At 9:55 Spencer took the stage backed by Eric Cooper (bass) and Jon Syverson (drums). Both veteran musicians, yet both notably younger than Spencer. Together the trio delivered a nineteen-song set of songs pulled from its early career, including eight cuts from its self-titled debut. For nearly an hour the trio pummeled the audience with constant roiling and shifting rhythms. Heavy, but always off kilter. As someone who counts time when he watches bands, Syverson was my nightmare. Time signatures constantly evolved under the band, yet the trio avoided every bit of prog or even mathrock posturing. More surprising still, bits of melody landed just as hard as the rhythmic punches. There is plenty of "rock" in this band's noise rock.
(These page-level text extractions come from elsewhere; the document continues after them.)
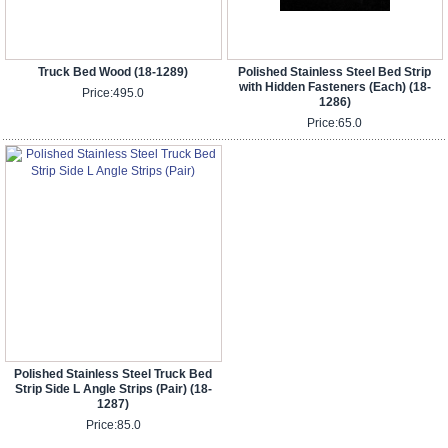
Truck Bed Wood (18-1289)
Polished Stainless Steel Bed Strip
with Hidden Fasteners (Each) (18-
Price:
495.0
1286)
Price:
65.0
Polished Stainless Steel Truck Bed
Strip Side L Angle Strips (Pair) (18-
1287)
Price:
85.0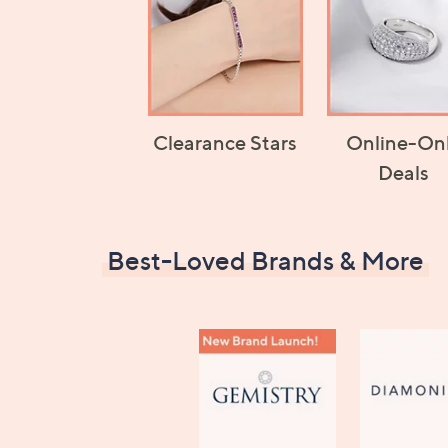
Clearance Stars
Online-On
Deals
Best-Loved Brands & More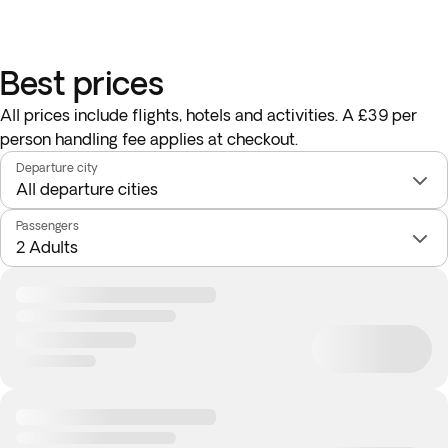
Best prices
All prices include flights, hotels and activities. A £39 per
person handling fee applies at checkout.
Departure city
Passengers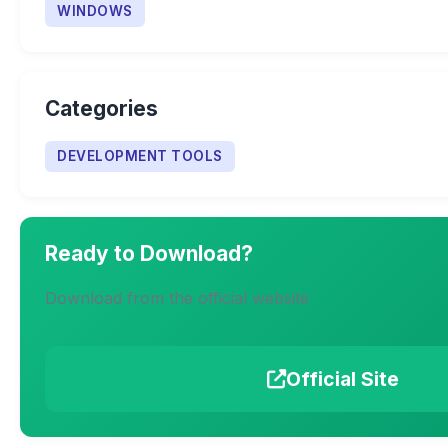
WINDOWS
Categories
DEVELOPMENT TOOLS
Ready to Download?
Download from the official website
Official Site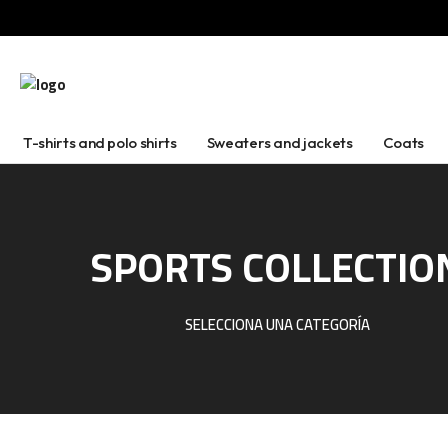
T-shirts and polo shirts
Sweaters and jackets
Coats
SPORTS COLLECTIO
SELECCIONA UNA CATEGORÍA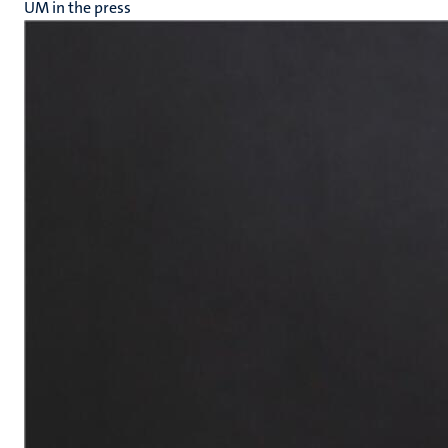
UM in the press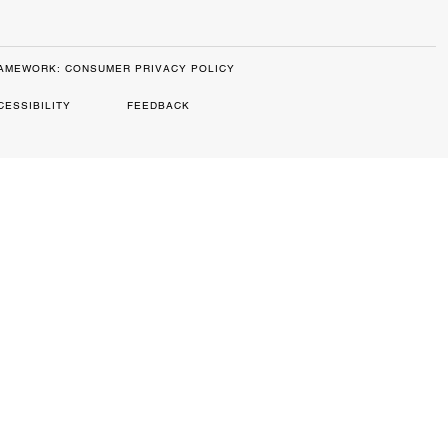
RAMEWORK: CONSUMER PRIVACY POLICY
CESSIBILITY
FEEDBACK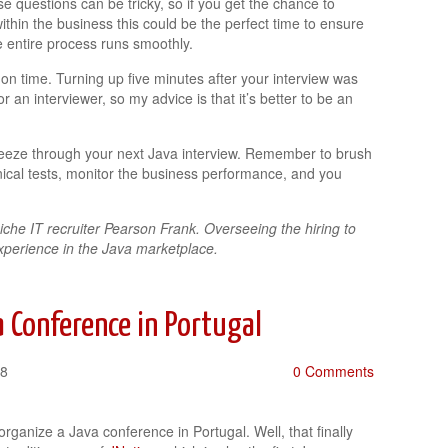
se questions can be tricky, so if you get the chance to
ithin the business this could be the perfect time to ensure
e entire process runs smoothly.
 on time. Turning up five minutes after your interview was
 an interviewer, so my advice is that it’s better to be an
 breeze through your next Java interview. Remember to brush
hnical tests, monitor the business performance, and you
iche IT recruiter Pearson Frank. Overseeing the hiring to
xperience in the Java marketplace.
 Conference in Portugal
18
0 Comments
organize a Java conference in Portugal. Well, that finally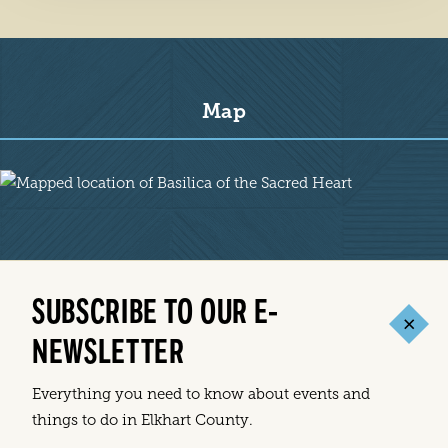
Map
Map
SUBSCRIBE TO OUR E-
NEWSLETTER
Everything you need to know about events and
things to do in Elkhart County.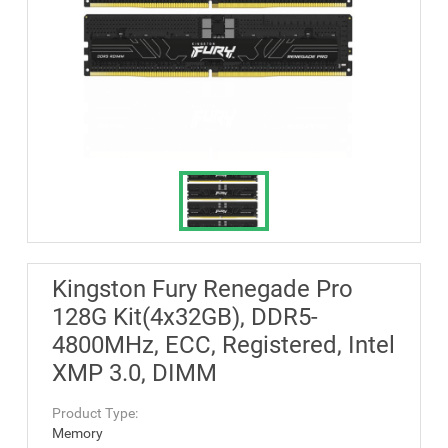
Kingston Fury Renegade Pro
128G Kit(4x32GB), DDR5-
4800MHz, ECC, Registered, Intel
XMP 3.0, DIMM
Product Type:
Memory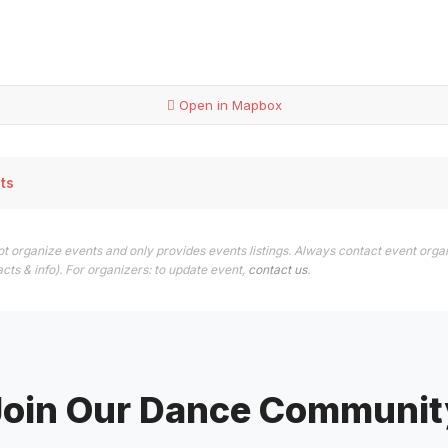
Open in Mapbox
ts
t organize events and only provides events listings. Always contact event orga
cts & info). For organizers: to update event,
contact us
.
Join Our Dance Communit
Spencer only spoke to the audience a few times during the set, instead his voice was saved for effective screams that defied his age. His guitar howled along. Few riffs, few grooves, few leads, just screams of its own. With neither Spencer's guitar nor Syverson's drums holding songs together, the responsibility of cohesion was left to Cooper's bass. He was the perfect glue, and even offered his own screams from what may have been the largest mouth I'd ever seen. The two performers collided numerous times throughout the night. Sometimes when Spencer felt rowdy, but just as often when Spencer felt joy, pulling Cooper in close for moments of head-to-head intimacy. Spencer was enjoying the outing, enjoying the boisterous crowd, and enjoying playing these tunes with his new band.
The audience had packed in tightly to the edge of the stage. There were maybe fifty or so fans, most bearded and old, but some shockingly young with Xs on their hands. Heads nodded and fists pumped throughout the night, with some songs earning jumps of elation, and a few toward the end generating a small push pit that sent fans sloshing from side to side. After a short break to say thank you, Spencer led the band through a planned two-song encore of "Body Bomb" and "Can't See." Then, before 11pm, it was over. The crowd was spent and happy, with one patron in a Dead Kennedys shirt telling me, "I needed that," as she pushed her sweaty hair from her face. I needed it too.
Sometimes my curiosity pays off and I find myself loving a show despite my prejudices. Of course, sometimes it kills the cat. But with nine lives, I figure it's worth risking one on an icy five-block walk to Record Bar to see an underrated and influential band hitting the road to kick off a new chapter. Surely that's not too low of a bar.